> EXERCISE AIM
Using the records below, locate all lines containing "access" and return them.

> AVAILABLE DATA
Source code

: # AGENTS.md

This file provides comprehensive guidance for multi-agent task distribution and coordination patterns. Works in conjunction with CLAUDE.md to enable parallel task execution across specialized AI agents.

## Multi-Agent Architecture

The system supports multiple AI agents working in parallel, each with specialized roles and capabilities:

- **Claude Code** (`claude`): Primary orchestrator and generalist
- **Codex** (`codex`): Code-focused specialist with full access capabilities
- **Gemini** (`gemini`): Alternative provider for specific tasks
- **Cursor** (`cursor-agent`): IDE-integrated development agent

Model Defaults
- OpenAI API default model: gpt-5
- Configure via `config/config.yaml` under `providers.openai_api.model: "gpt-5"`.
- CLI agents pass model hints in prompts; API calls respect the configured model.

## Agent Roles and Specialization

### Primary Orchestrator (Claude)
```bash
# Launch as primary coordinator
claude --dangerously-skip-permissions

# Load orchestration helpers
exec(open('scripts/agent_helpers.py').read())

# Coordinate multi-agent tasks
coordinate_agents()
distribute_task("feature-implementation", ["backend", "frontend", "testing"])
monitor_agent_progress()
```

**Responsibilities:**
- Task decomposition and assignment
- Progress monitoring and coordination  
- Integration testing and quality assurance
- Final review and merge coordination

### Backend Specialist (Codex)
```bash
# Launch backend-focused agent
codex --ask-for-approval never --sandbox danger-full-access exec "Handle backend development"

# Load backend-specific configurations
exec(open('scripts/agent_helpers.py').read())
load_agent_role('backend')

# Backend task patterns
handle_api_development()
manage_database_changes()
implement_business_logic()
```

> RESPONSE BOX
- **Codex** (`codex`): Code-focused specialist with full access capabilities
codex --ask-for-approval never --sandbox danger-full-access exec "Handle backend development"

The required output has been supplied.